Friday, May 18, 2012

Not Seeing DFD



The great baritone Dietrich Fischer-Dieskau has died, at 87.
His name was a footnote to me in my foolish youth, because he was not known for loud, florid Italian opera.
He was a lieder singer. German art songs. Very prissy. Stand there in tails and sing in German to an audience that didn't understand German but got together for one of his American concerts because, like castor oil, it was supposed to be good for you.

Isn't it great to be young and stupid?

I remember a time when I thought Hugo Wolf was boring (no tunes) Schoenberg was a fraud and the sun rose and set on Donizetti and Puccini. I still love Donizetti and Puccini. Hugo Wolf is now a god to me. Schoenberg?: Oh, well. I do love my Moses und Aron

Back to Dieskau. From him I began to understand the art of intimacy. It takes a lot of power to hold  people around your little finger. DFD could do that:





I used think that a concert with one singer and one pianist was a rip -off. I was with Anna Russell who said, 'The German lied has to be approached with great reverence and utter seruiosness'. she was only partly serious. There's a lot of room for charm, blood, sex, emotion and fire. Dietrich Fischer Dieskau did not have a rolling glorious  baritone voice. It was a good voice. But nobody ever told a story better than Dietrich Fischer-Dieskau. isn't that what singing is? Telling a story? Take a walk on a lovely spring day. Smell the flowers. Pay attention to the sky:





I saw him twice in concert. The first time at age 12. How and why I got there at that age is another story. I had been fit for glasses the week before. The glasses that I left at home that Sunday afternoon.
From the second balcony I recall the outline of a very tall, big man. He sand 'Dies schoene Muellerin.' I didn't know it. They didn't teach German in Sacred Heart parish. I remember nothing about what I heard, and remember I couldn't see either.

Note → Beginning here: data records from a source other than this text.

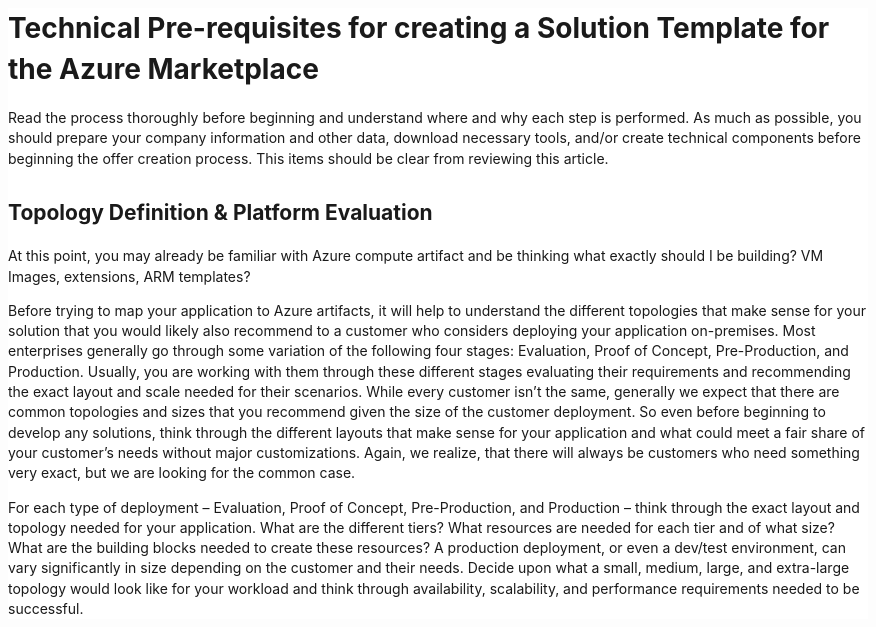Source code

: <properties
   pageTitle="Technical Pre-requisites for creating a Solution Template for the Marketplace | Microsoft Azure"
   description="Understand the requirements for creating a Solution Template to deploy and sell on the Azure Marketplace"
   services="marketplace-publishing"
   documentationCenter=""
   authors="HannibalSII"
   manager=""
   editor=""/>

<tags
   ms.service="marketplace-publishing"
   ms.devlang="na"
   ms.topic="article"
   ms.tgt_pltfrm="na"
   ms.workload="na"
   ms.date="10/09/2015"
   ms.author="hascipio; v-divte" />

# Technical Pre-requisites for creating a Solution Template for the Azure Marketplace
Read the process thoroughly before beginning and understand where and why each step is performed. As much as possible, you should prepare your company information and other data, download necessary tools, and/or create technical components before beginning the offer creation process. This items should be clear from reviewing this article.  

## Topology Definition & Platform Evaluation
At this point, you may already be familiar with Azure compute artifact and be thinking what exactly should I be building?  VM Images, extensions, ARM templates?  

Before trying to map your application to Azure artifacts, it will help to understand the different topologies that make sense for your solution that you would likely also recommend to a customer who considers deploying your application on-premises.  Most enterprises generally go through some variation of the following four stages: Evaluation, Proof of Concept, Pre-Production, and Production.   Usually, you are working with them through these different stages evaluating their requirements and recommending the exact layout and scale needed for their scenarios.
While every customer isn’t the same, generally we expect that there are common topologies and sizes that you recommend given the size of the customer deployment.  So even before beginning to develop any solutions, think through the different layouts that make sense for your application and what could meet a fair share of your customer’s needs without major customizations.  Again, we realize, that there will always be customers who need something very exact, but we are looking for the common case.

For each type of deployment – Evaluation, Proof of Concept, Pre-Production, and Production – think through the exact layout and topology needed for your application.  What are the different tiers?  What resources are needed for each tier and of what size?  What are the building blocks needed to create these resources?  A production deployment, or even a dev/test environment, can vary significantly in size depending on the customer and their needs.  Decide upon what a small, medium, large, and extra-large topology would look like for your workload and think through availability, scalability, and performance requirements needed to be successful.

Any one of Dietrich Fischer-Dieskau's recordings of 'Die schoene Muellerin' would go with me to the desert island. (Aksel Schotz, too)

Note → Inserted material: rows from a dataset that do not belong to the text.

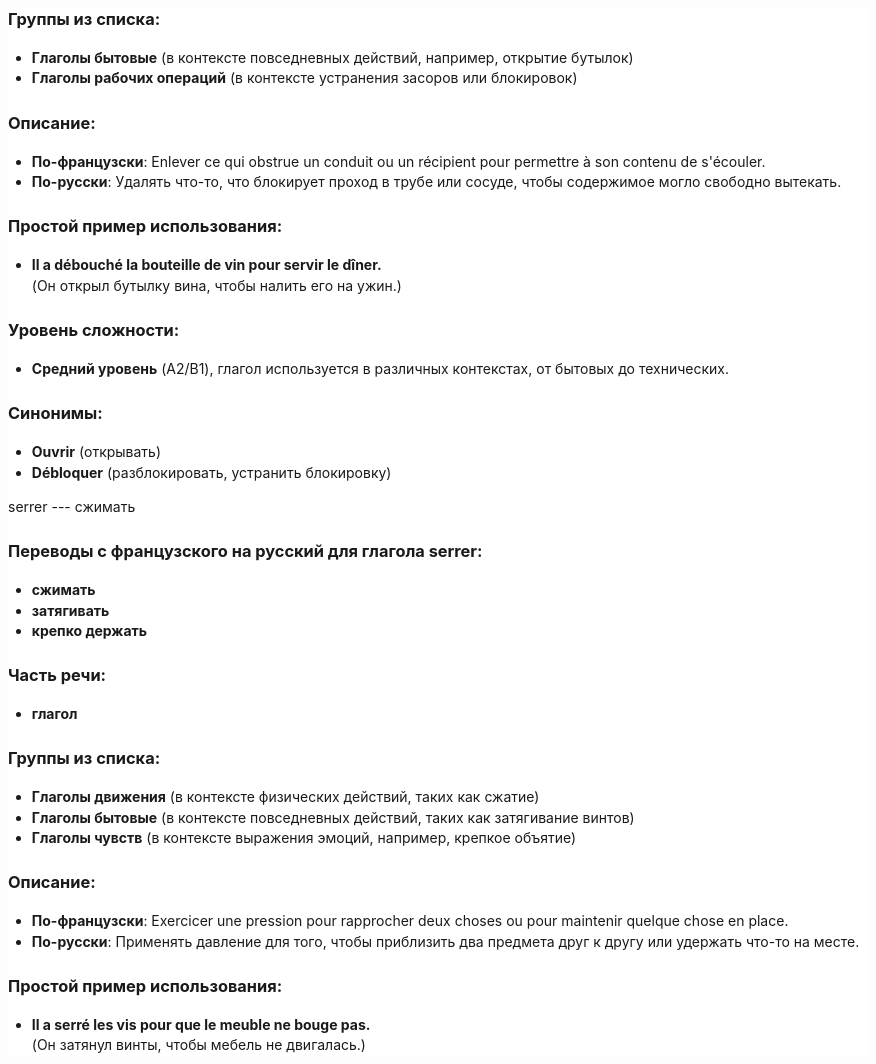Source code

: ### Группы из списка:
- **Глаголы бытовые** (в контексте повседневных действий, например, открытие бутылок)
- **Глаголы рабочих операций** (в контексте устранения засоров или блокировок)

### Описание:
- **По-французски**: Enlever ce qui obstrue un conduit ou un récipient pour permettre à son contenu de s'écouler.
- **По-русски**: Удалять что-то, что блокирует проход в трубе или сосуде, чтобы содержимое могло свободно вытекать.

### Простой пример использования:
- **Il a débouché la bouteille de vin pour servir le dîner.**  
(Он открыл бутылку вина, чтобы налить его на ужин.)

### Уровень сложности:
- **Средний уровень** (A2/B1), глагол используется в различных контекстах, от бытовых до технических.

### Синонимы:
- **Ouvrir** (открывать)
- **Débloquer** (разблокировать, устранить блокировку)



serrer --- сжимать

### Переводы с французского на русский для глагола **serrer**:
- **сжимать**
- **затягивать**
- **крепко держать**

### Часть речи:
- **глагол**

### Группы из списка:
- **Глаголы движения** (в контексте физических действий, таких как сжатие)
- **Глаголы бытовые** (в контексте повседневных действий, таких как затягивание винтов)
- **Глаголы чувств** (в контексте выражения эмоций, например, крепкое объятие)

### Описание:
- **По-французски**: Exercicer une pression pour rapprocher deux choses ou pour maintenir quelque chose en place.
- **По-русски**: Применять давление для того, чтобы приблизить два предмета друг к другу или удержать что-то на месте.

### Простой пример использования:
- **Il a serré les vis pour que le meuble ne bouge pas.**  
(Он затянул винты, чтобы мебель не двигалась.)
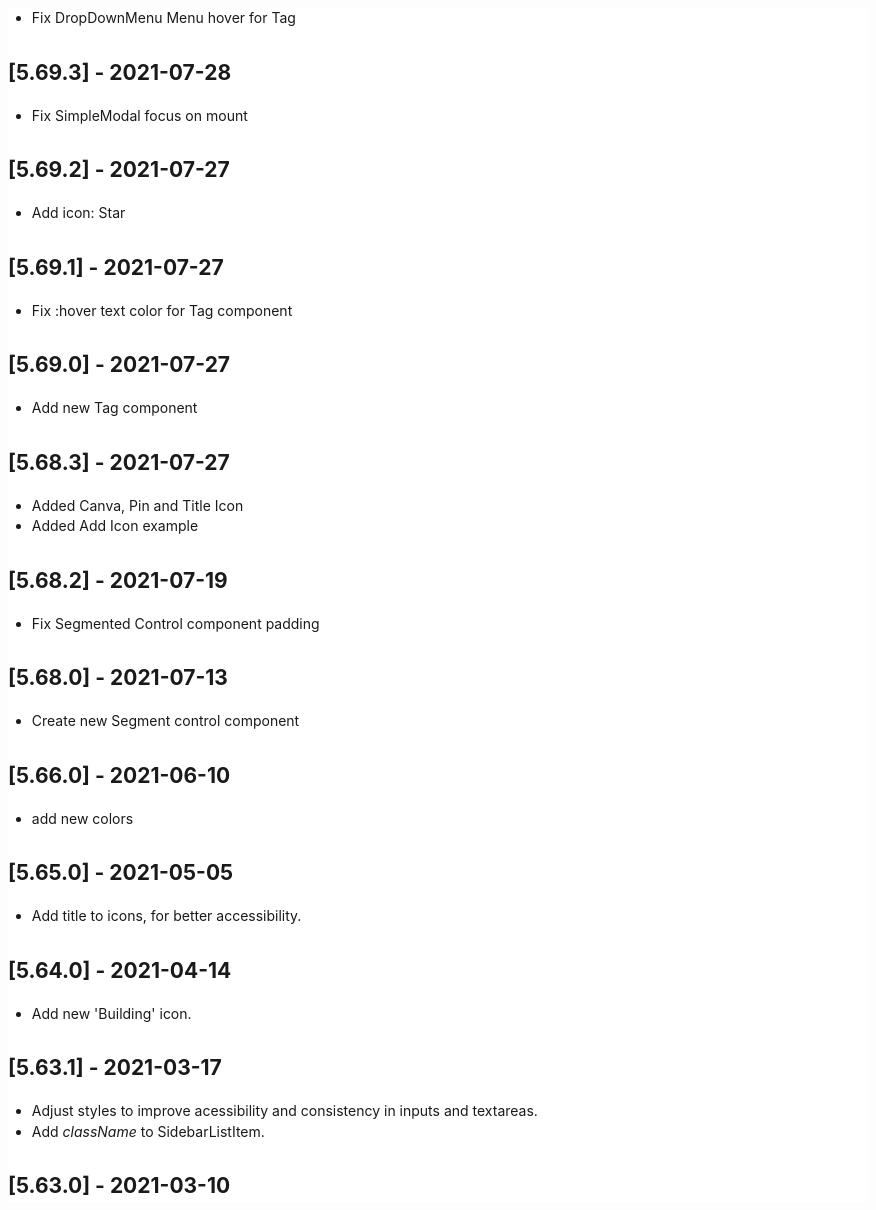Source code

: - Fix DropDownMenu Menu hover for Tag

## [5.69.3] - 2021-07-28

- Fix SimpleModal focus on mount

## [5.69.2] - 2021-07-27

- Add icon: Star

## [5.69.1] - 2021-07-27

- Fix :hover text color for Tag component

## [5.69.0] - 2021-07-27

- Add new Tag component

## [5.68.3] - 2021-07-27

- Added Canva, Pin and Title Icon
- Added Add Icon example

## [5.68.2] - 2021-07-19

- Fix Segmented Control component padding

## [5.68.0] - 2021-07-13

- Create new Segment control component

## [5.66.0] - 2021-06-10

- add new colors

## [5.65.0] - 2021-05-05

- Add title to icons, for better accessibility.

## [5.64.0] - 2021-04-14

- Add new 'Building' icon.

## [5.63.1] - 2021-03-17

- Adjust styles to improve acessibility and consistency in inputs and textareas.
- Add _className_ to SidebarListItem.

## [5.63.0] - 2021-03-10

 I saw Dieskau again, also in Symphony Hall, ten years later. It was an all Mahler program. A lot of the Knaben Wunderhorn songs. By now I was starting to get it. What I remember most is that he made lieder conversational, and that he was singing only to me. The hall was of course sold out, but there I was, now with glasses on-and Dietrich Fischer -Dieskau had me laughing and crying and everything in between. To me his gift was making conversation in and with music. You didn't have to know a word of German to understand, his inflexion and musicianship were so striking.

Still, I regret being blind and deaf to Schubert's lovely mill maid. A great 'what if' for me, along with two others, Tito Gobbi as Scarpia and Cesare Siepi as Don Giovanni. I saw 'em. I was there but damned if I can remember . I'll tell you about them another time.